Normal contract rules concerning enforcibility, revocation and modification, etc., apply with equal force to contracts containing arbitration clauses, and an answer setting forth revocation of the contract as a defense raises an issue which must be decided. We cannot accept plaintiff’s contention that the only valid answer to a petition for arbitration is that there never was an agreement for arbitration, or that there has been 'compliance with the agreement to arbitrate.
It is admitted that the parties as promoters of the corporation agreed in writing “that the unanimous consent of the stockholders . . . shall be required for all corporate matters and . . . any dispute referred to arbitration”. A responsive answer to the petition having been filed and no depositions taken, the averments in the answer are deemed admitted for the purpose of this decision.
The bylaws adopted by the parties at a shareholders’ meeting provide that the business of the corporation “. . . shall be managed by its Board of Directors, 3 in *479number . . ; “. . . that the Board may exercise all such powers of the corporation and do all such lawful acts and things as are not by statute or by the Articles or by these By-Laws directed or required to be exercised nr done by the shareholders . . .”, and that
. . the acts of a majority of the directors present at a meeting at which a quorum is present shall be the act of the Board of Directors. .

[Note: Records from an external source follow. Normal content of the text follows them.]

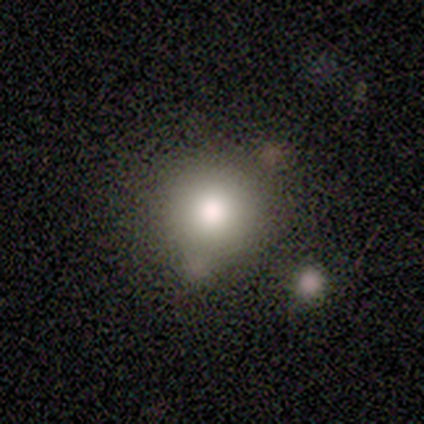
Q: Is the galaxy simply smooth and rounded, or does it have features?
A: smooth — 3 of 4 (75%).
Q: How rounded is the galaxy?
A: round — 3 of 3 (100%).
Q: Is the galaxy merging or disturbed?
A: none — 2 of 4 (50%, tied with minor disturbance).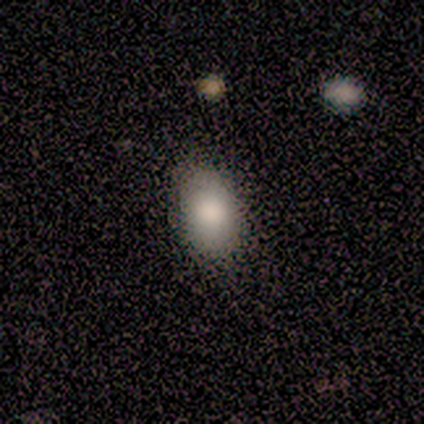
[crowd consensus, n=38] Morphology: type=smooth (95%); roundness=in between (86%); merging=none (54%).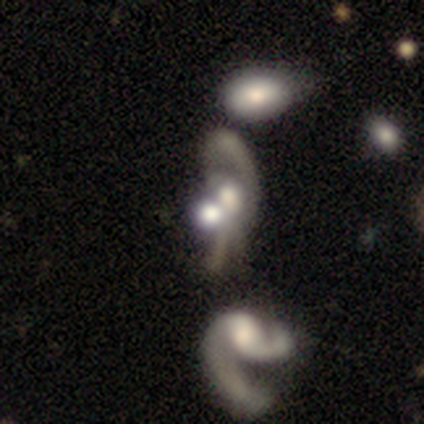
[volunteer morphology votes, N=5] This appears to be a featured or disk galaxy (60%) with no bar (100%), 1 (50%, tied with can't tell) loose (100%) spiral arms (67%) and a moderate central bulge (67%). Merging: major disturbance (67%).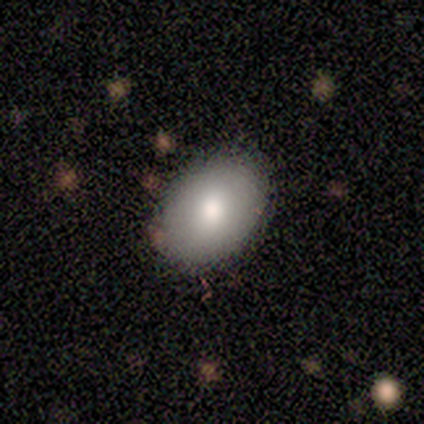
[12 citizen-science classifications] This is clearly a smooth galaxy (92%). How rounded: clearly in between (91%). Merging: likely none (75%).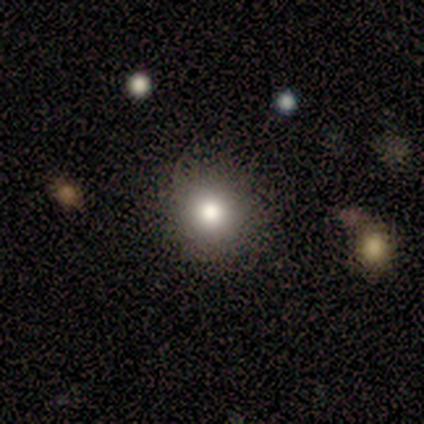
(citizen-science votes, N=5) Q: Smooth or featured?
A: smooth (100%)
Q: How rounded?
A: round (80%); runner-up: in between (20%)
Q: Merging?
A: none (80%); runner-up: merger (20%)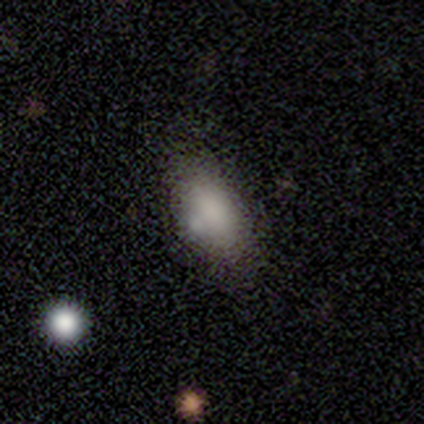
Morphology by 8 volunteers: Volunteers were most divided on "merging": none: 71%, minor disturbance: 14%, merger: 14%, major disturbance: 0%. More confident: smooth or featured — smooth (88%); how rounded — in between (86%).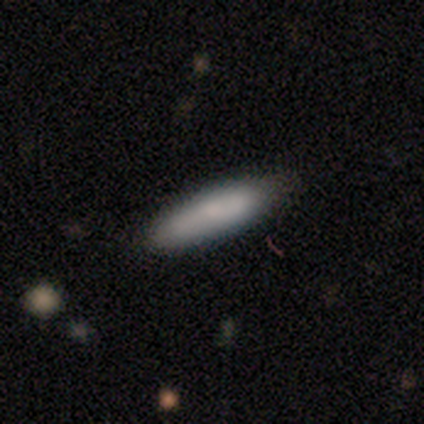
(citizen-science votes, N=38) smooth-or-featured: smooth: 82% | featured or disk: 18% | star or artifact: 0%
  how-rounded: cigar-shaped: 77% | in between: 19% | round: 3%
  merging: none: 79% | minor disturbance: 16% | merger: 5% | major disturbance: 0%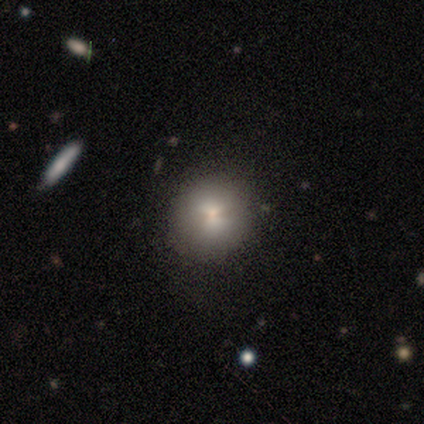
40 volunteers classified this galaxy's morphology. Smooth or featured? smooth (75%)
How rounded? round (90%)
Merging? none (97%)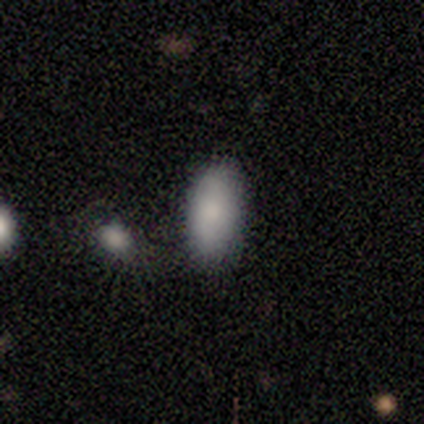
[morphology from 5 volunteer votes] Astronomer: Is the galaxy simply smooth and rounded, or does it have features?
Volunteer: smooth — 100%.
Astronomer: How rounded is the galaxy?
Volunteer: in between — 100%.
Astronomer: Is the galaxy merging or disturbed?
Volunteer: none — 60% (runner-up: minor disturbance, 40%).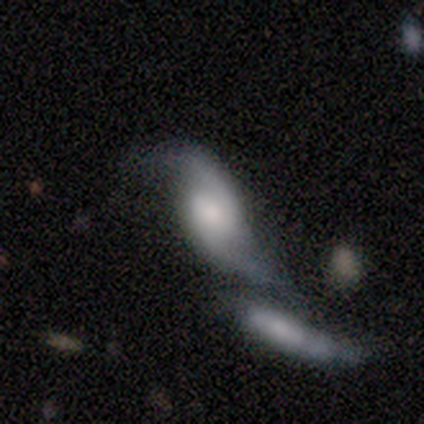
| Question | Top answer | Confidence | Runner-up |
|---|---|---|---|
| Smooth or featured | featured or disk | 62% | smooth (38%) |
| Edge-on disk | no | 100% | — |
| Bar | no | 60% | strong (20%) |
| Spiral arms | yes | 100% | — |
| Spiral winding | loose | 60% | medium (40%) |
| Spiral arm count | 2 | 80% | 1 (20%) |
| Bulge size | small | 40% | large (20%) |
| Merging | merger | 88% | none (12%) |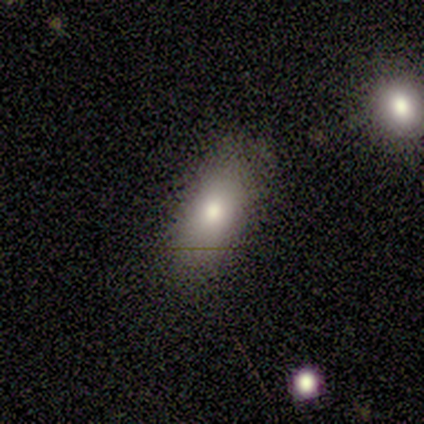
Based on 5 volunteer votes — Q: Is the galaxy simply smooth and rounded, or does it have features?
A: smooth — 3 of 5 (60%).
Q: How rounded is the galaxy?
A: in between — 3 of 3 (100%).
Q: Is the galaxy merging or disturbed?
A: none — 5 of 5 (100%).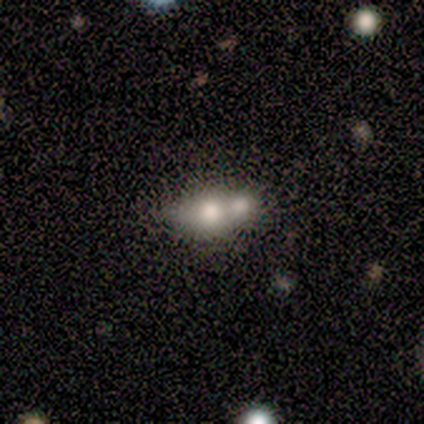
Volunteers were most divided on "smooth or featured": smooth: 60%, featured or disk: 40%, star or artifact: 0%. More confident: merging — merger (80%); how rounded — in between (67%).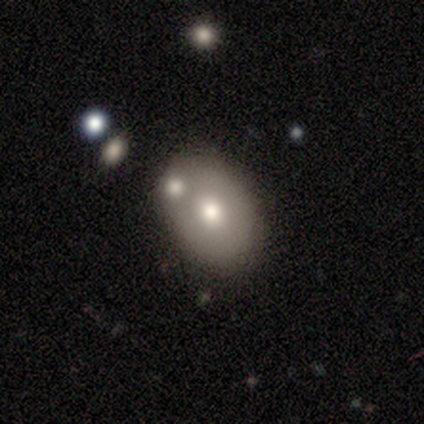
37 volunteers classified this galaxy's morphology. A smooth galaxy with no disk features (81%) that is in between round and cigar-shaped (77%).

Vote fractions:
- Smooth or featured? smooth: 81% / featured or disk: 16% / star or artifact: 3%
- How rounded? in between: 77% / round: 23% / cigar-shaped: 0%
- Merging? merger: 58% / none: 0% / minor disturbance: 0% / major disturbance: 0%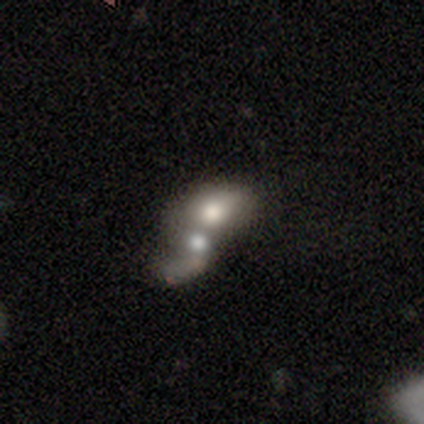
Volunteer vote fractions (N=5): Overall: featured or disk (60%; smooth 40%). Edge-on disk: no (100%). Bar: no (67%; weak 33%). Spiral arms: no (100%). Bulge size: large (33%, tied with moderate and none). Merging: merger (100%).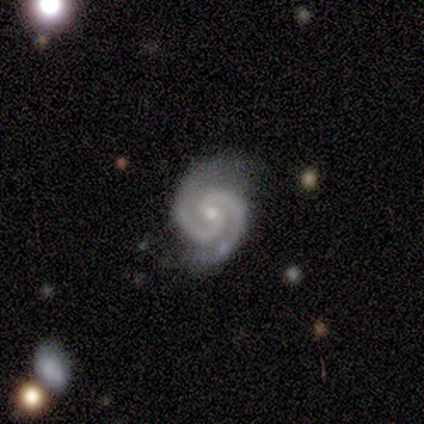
This is clearly a featured or disk galaxy (80%). It is clearly not viewed edge-on (100%). Bar: possibly no (50%). Spiral arm pattern: clearly yes (100%). Spiral arm count: clearly 2 (100%). Spiral winding: possibly tight (50%, tied with medium). Central bulge: likely small (75%). Merging: clearly none (80%).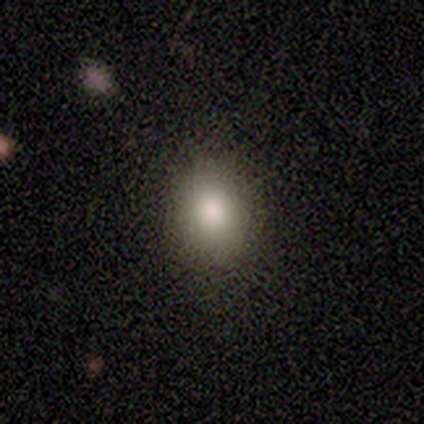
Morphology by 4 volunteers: Smooth or featured? 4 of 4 (100%) said smooth. How rounded? 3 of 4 (75%) said in between. Merging? 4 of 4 (100%) said none.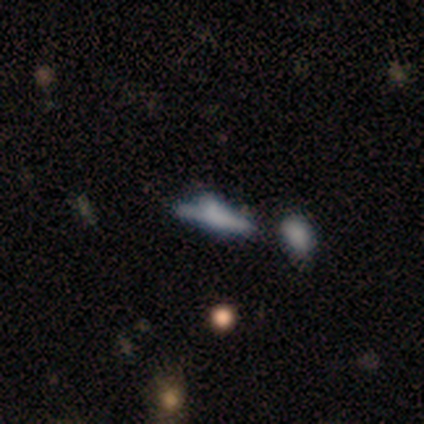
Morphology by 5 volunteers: Q: Smooth or featured?
A: smooth (60%); runner-up: featured or disk (40%)
Q: How rounded?
A: in between (67%); runner-up: cigar-shaped (33%)
Q: Merging?
A: minor disturbance (40%); tied with: merger (40%)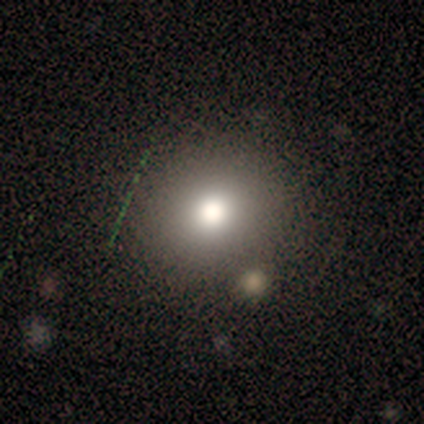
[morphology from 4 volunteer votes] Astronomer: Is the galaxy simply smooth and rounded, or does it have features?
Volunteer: smooth — 100%.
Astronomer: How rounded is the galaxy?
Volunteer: round — 50%, tied with in between at 50%.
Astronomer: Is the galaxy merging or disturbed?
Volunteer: none — 100%.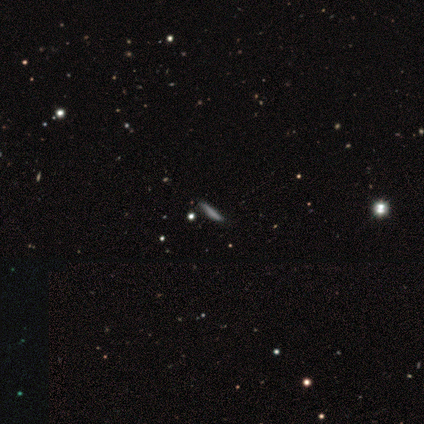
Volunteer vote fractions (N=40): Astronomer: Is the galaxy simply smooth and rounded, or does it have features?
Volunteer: smooth — 70%.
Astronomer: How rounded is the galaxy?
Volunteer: cigar-shaped — 82%.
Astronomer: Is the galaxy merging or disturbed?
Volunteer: none — 45%.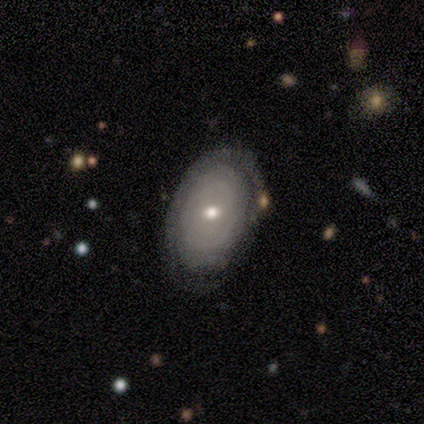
A featured or disk galaxy (100%) with no bar (100%), no spiral arms (60%) and a small central bulge (60%). Merging: none (80%).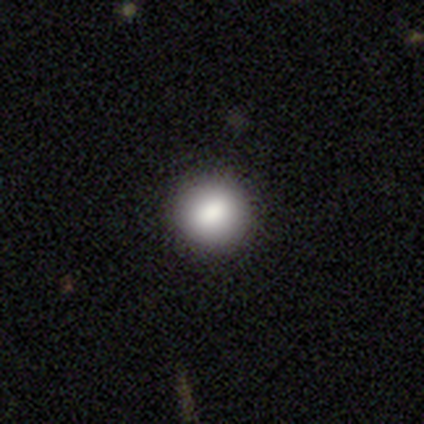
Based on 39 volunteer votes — This appears to be a smooth galaxy with no disk features (85%) that is round (91%). Merging: none (94%).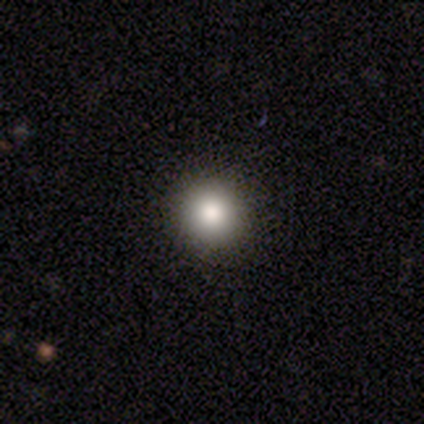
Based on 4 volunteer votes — This is clearly a smooth galaxy (100%). How rounded: likely round (75%). Merging: clearly none (100%).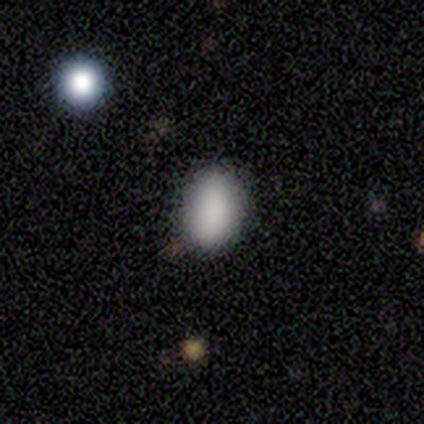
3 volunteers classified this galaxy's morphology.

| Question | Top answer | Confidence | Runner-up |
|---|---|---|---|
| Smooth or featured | smooth | 67% | star or artifact (33%) |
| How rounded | in between | 100% | — |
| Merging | none | 100% | — |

It is true that the terms of the promoters’ agreement were carried out as to the subscriptions, purchase, and assignment of the shares of stock of the corporation, the loan of money by defendant Levinson, and the subsequent incorporation of the York Training School. But these facts do not make that agreement perpetual and superior in force and effect to the subsequently adopted bylaws of the company. It is not contended that there is any reference to or mention of the promoters’ agreement in either the articles of incorporation or the bylaws, nor do we think such would have been proper.
The law is well settled to the effect that bylaws, consistent with the constitution and statutes of our State, are really the private statutes of the company, enacted by the shareholders for regulation of its affairs: Elliot et al. v. Lindquist et al., 356 Pa. 385 (1947). We are therefore convinced and so hold that bylaws regularly adopted by the shareholders of the corporation which are in conflict with the terms of a contract between the parties, antedating the articles of incorporation and the adoption of the bylaws relating to directors, management and control of the corporation, supersede a promoters’ agreement which provides that a unanimous decision is necessary on all corporation matters, and that otherwise the dispute shall be submitted to arbitration : Coe v. Leckrone Coke Co. et al., 30 Pa. C. C. 113 (1904).
We are inclined to the conclusion that the arrangement evidenced by the promoters’ agreement was a *480tentative one intended to provide workable machinery to expedite the solution of “pre-incorporation” disputes. It is inconceivable that the parties as members of the board of directors entitled to manage and control the business and policy of the corporation would surrender these rights to named arbitrators. Such a provision would be tantamount to handing over the control of the corporation to persons who are strangers to the corporate functions.
"We are of the opinion that plaintiff is not entitled to relief prayed for, and therefore conclude that the rule should be discharged.